Entre Téhéran et Riyad, Alger joue l’équilibre
Depuis des mois, le ministère des Affaires étrangères algérien ne cesse d’affirmer dans ses différents communiqués que l’Algérie « regrette profondément » que les relations « difficiles » entre le Royaume d’Arabie saoudite et l’Iran se soient transformées en « crise ouverte ».
On y lit aussi que « l’Algérie suit avec une vive préoccupation l’escalade de la tension entre les deux pays » dont les dirigeants sont appelés « à la retenue afin d’éviter une détérioration accrue de la situation qui aurait des conséquences dommageables graves au double plan bilatéral et régional, dans un contexte géopolitique et sécuritaire particulièrement sensible ».
Pour Alger, il s’agit là de deux pays membres de l’Organisation de la coopération islamique (OCI) qu’elle appelle à éviter toute « confrontation fratricide » et à se placer « au-dessus des dissensions et des contingences, quelle qu’en soit la nature » tout en rappelant le sacro-saint principe de la diplomatie algérienne de « la non-ingérence dans les affaires intérieures des autres États, ainsi que la protection de l’inviolabilité des représentations diplomatiques et consulaires en tous lieux et en toutes circonstances ».
L’arrivée de Bouteflika au pouvoir et l'appui de Mohammad Khatami (président de 1997 à 2005) à la Concorde civile (loi d’amnistie) ont beaucoup aidé à la normalisation des relations entre les deux pays
Ces éléments de langage sont mobilisés non seulement pour appeler les deux pays à contenir la crise par le dialogue et la négociation, mais aussi pour réaffirmer la position algérienne de neutralité.
En effet, contrairement à plusieurs pays de la région qui ont ouvertement pris parti, souvent en faveur de l’Arabie saoudite (Égypte, Émirats arabes unis, Bahreïn), Alger continue de cultiver l’art de la neutralité et ne s’aligne officiellement sur aucun des deux protagonistes.
Sur le conflit qui oppose les deux pays, la position algérienne est motivée par plusieurs facteurs, notamment par les relations bilatérales respectives entretenues avec l’Iran et l’Arabie saoudite.
Régulation du marché pétrolier
Avec l’Iran, si les relations semblent être actuellement au beau fixe, cela n’a pas toujours été le cas. En 1993, en effet, les rapports entre les deux pays s’étaient tendus jusqu'à la rupture car les dirigeants iraniens, dans le sillage de leur politique d'exportation de la révolution islamique, avaient ouvertement souhaité l'avènement d'une « République islamique » à Alger, et par la suite condamné l'annulation des législatives de 1991 remportées par le Front islamique du salut (FIS). Ce qui avait poussé Alger à rompre ses relations avec Téhéran.

______

> **Exercice court 1**: Pouvez-vous reprendre les lignes des données, de celle qui contient « pose: elev=10.6 azim=200.1 » jusqu'à la dernière incluse, en substituant « tilt » à « roll » sans rien changer d'autre ? Laissez les images de côté.

______

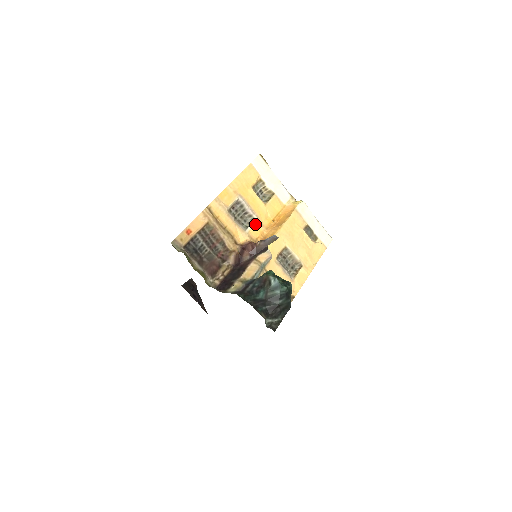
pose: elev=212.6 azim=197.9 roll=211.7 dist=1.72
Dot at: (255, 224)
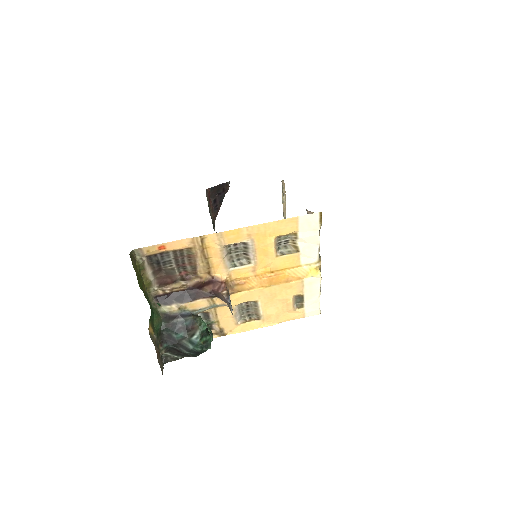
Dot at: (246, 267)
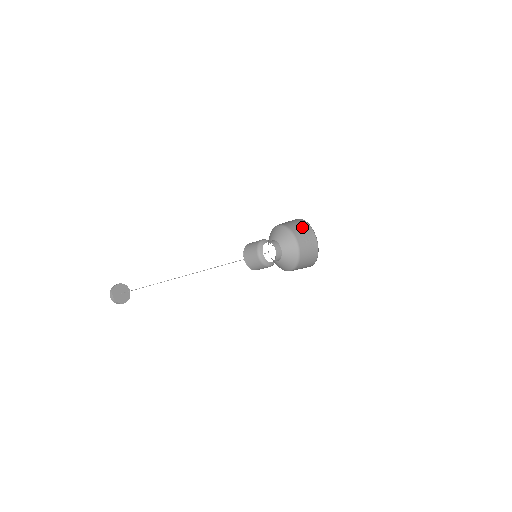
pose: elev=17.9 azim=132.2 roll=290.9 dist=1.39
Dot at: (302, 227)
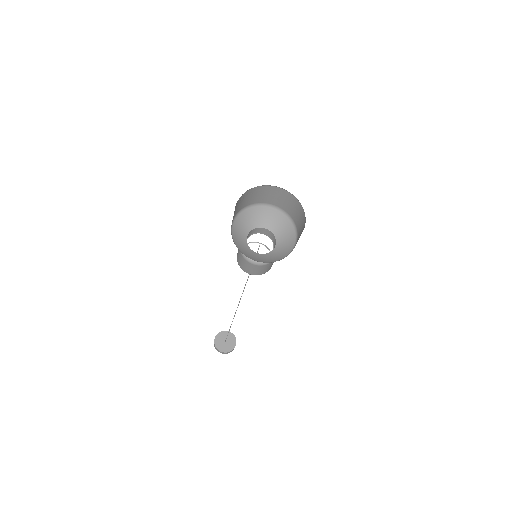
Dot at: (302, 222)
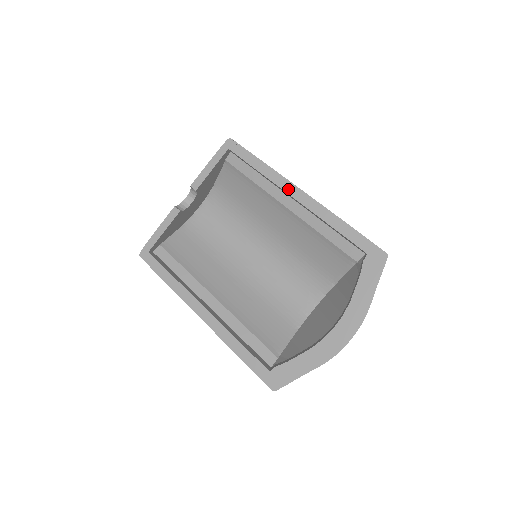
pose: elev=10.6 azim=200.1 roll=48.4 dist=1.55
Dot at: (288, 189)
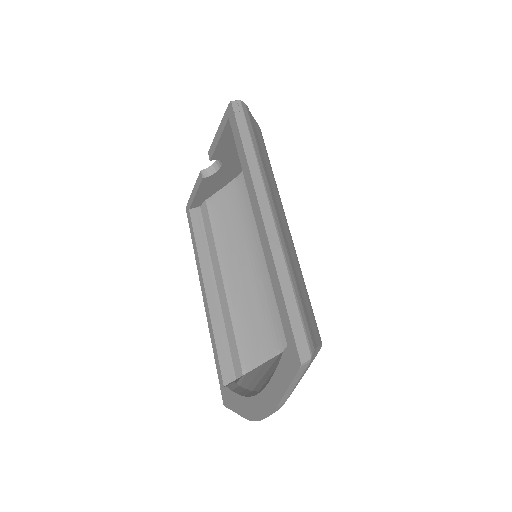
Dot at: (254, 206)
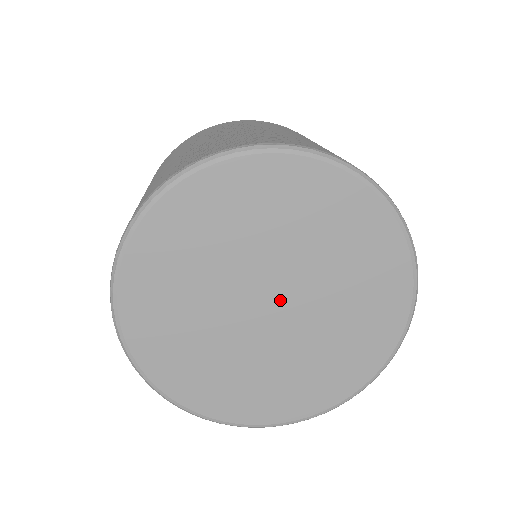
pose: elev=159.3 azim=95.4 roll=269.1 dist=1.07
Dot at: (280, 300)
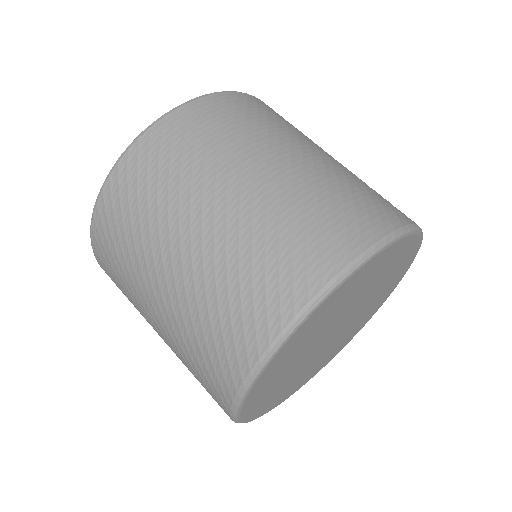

______

> **Exercice court 2**: Quels pays l'extrait sur la diplomatie algérienne cite-t-il comme ayant ouvertement pris parti, souvent en faveur de l'Arabie saoudite ?

> **Bonne réponse 1**:
pose: elev=10.6 azim=200.1 tilt=48.4 dist=1.55
Dot at: (288, 189)
Dot at: (254, 206)
pose: elev=159.3 azim=95.4 tilt=269.1 dist=1.07
Dot at: (280, 300)

> **Bonne réponse 2**: L'Égypte, les Émirats arabes unis et Bahreïn.